December 3 – Arsenal vs Rapid Vienna on a cold Thursday evening in the Europa League’s group stage with nothing at stake may not be the most glamorous occasion, but this dead rubber will take on significance for the club’s faithful and the wider English sporting community as Arsenal will host 2,000 fans at the match, the first Premier League club to welcome back fans since the coronavirus shutdown.
The Gunners learned that the Emirates Stadium is in tier two of the government’s new regionalised approach to tackling the coronavirus pandemic and that will allow the club to host fans for the encounter with the Austrians.
“It’s been almost nine long months since we had fans in attendance at Emirates Stadium and our matches have simply not been the same without you,” said a club statement. “While we appreciate that reduced capacity matches will be far from being ‘back to normal’, we can’t wait to welcome our fans back home for what will be a historic moment for the club.”

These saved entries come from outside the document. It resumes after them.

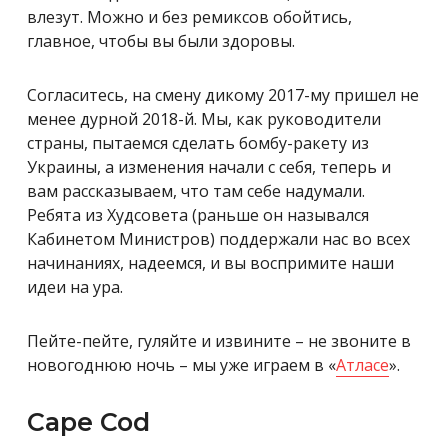
влезут. Можно и без ремиксов обойтись,
главное, чтобы вы были здоровы.
Согласитесь, на смену дикому 2017-му пришел не
менее дурной 2018-й. Мы, как руководители
страны, пытаемся сделать бомбу-ракету из
Украины, а изменения начали с себя, теперь и
вам рассказываем, что там себе надумали.
Ребята из Худсовета (раньше он назывался
Кабинетом Министров) поддержали нас во всех
начинаниях, надеемся, и вы воспримите наши
идеи на ура.
Пейте-пейте, гуляйте и извините – не звоните в
новогоднюю ночь – мы уже играем в «
Атласе
».
Cape Cod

In recent weeks, Arsenal’s form has slumped dramatically, with coach Mikel Arteta under pressure to steer the club to better performances and a better position in the league table, but on Thursday the Spaniard expects those few privileged fans who will attend the match to fully back his team.

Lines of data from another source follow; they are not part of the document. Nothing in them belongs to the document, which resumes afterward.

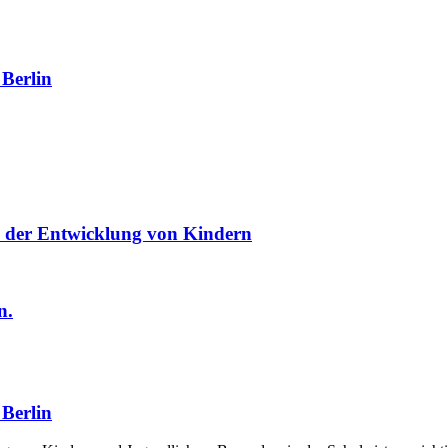
 Berlin
in der Entwicklung von Kindern
n.
 Berlin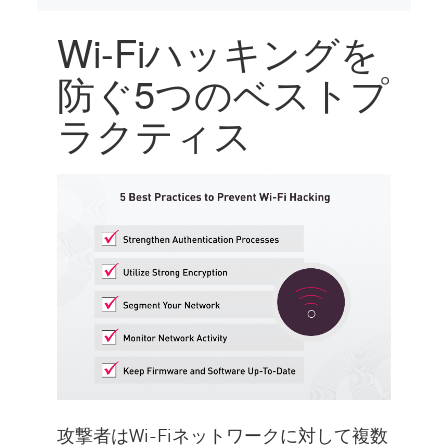
Wi-Fiハッキングを
防ぐ5つのベストプ
ラクティス
攻撃者はWi-Fiネットワークに対して複数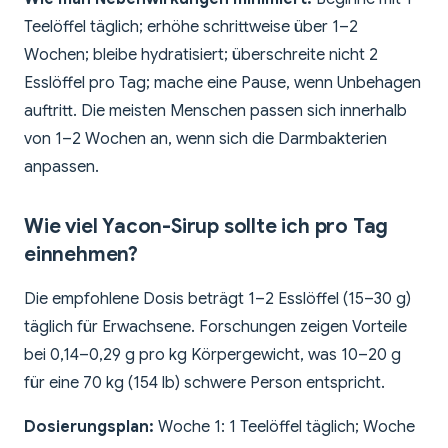
Teelöffel täglich; erhöhe schrittweise über 1–2
Wochen; bleibe hydratisiert; überschreite nicht 2
Esslöffel pro Tag; mache eine Pause, wenn Unbehagen
auftritt. Die meisten Menschen passen sich innerhalb
von 1–2 Wochen an, wenn sich die Darmbakterien
anpassen.
Wie viel Yacon-Sirup sollte ich pro Tag
einnehmen?
Die empfohlene Dosis beträgt 1–2 Esslöffel (15–30 g)
täglich für Erwachsene. Forschungen zeigen Vorteile
bei 0,14–0,29 g pro kg Körpergewicht, was 10–20 g
für eine 70 kg (154 lb) schwere Person entspricht.
Dosierungsplan:
Woche 1: 1 Teelöffel täglich; Woche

“I expect them to be very supportive of the team because in the end it’s the only way to get out of this situation,” said Arteta.
“When you see the top top teams, the team that win trophies, how they act and how the supporters act towards the team, name one where they go against the team. I haven’t seen it, so the only way to do it is with them and we need them.”
Arsenal’s fan gate opening comes a day after a select number of clubs in England’s lower divisions were the first to play in front of their fans after 266 days of empty stadiums and sterile atmospheres.
That changed when Carlisle hosted Salford in League Two at 7pm. The hosts won 2-1 to move into the play-off spots, but the return of fans dominated the evening, with 2,000 supporters at Brunton Park.
“When you have the fans back you want it to go well and the boys have put in the work to make sure that happened,” said Carlisle coach Chris Beech. “It was just fantastic to hear them cheer for every tackle and you could see that it gave the lads an extra yard when they needed it. The fact that we’ve been able to share big moments with them is what this game is all about. The roar when the goals went in, you’d think there were 20,000 people here.”
In London, 2,000 fans populated Charlton’s Valley, which holds a capacity of 27,111. The temperature of fans was checked before they were allowed to pass the turnstiles. Supporters had been given staggered arrival times to ensure minimal mixing inside the ground. The visitors however spoiled Charlton’s night, running out 1-0 winners of a Scott Fraser goal.
Elsewhere, Luton, Wycombe, Shrewsbury and Cambridge all welcomed back fans for their matches, with a total of about 10,000 fans allowed to attend. In the Championship, Luton Town defeated Norwich 3-1 in front of 1,000 fans who won their golden tickets via ballot. At Adams Park, 1,000 socially distanced fans watched Wycombe go down 1-0 against Stoke City. In League One, Shrewsbury Town and Accrington drew 2-2 with 2,000 fans in attendance at Waters Meadow. In League Two, Cambridge United hosted 1,917 fans before losing 1-0 to Mansfield Town.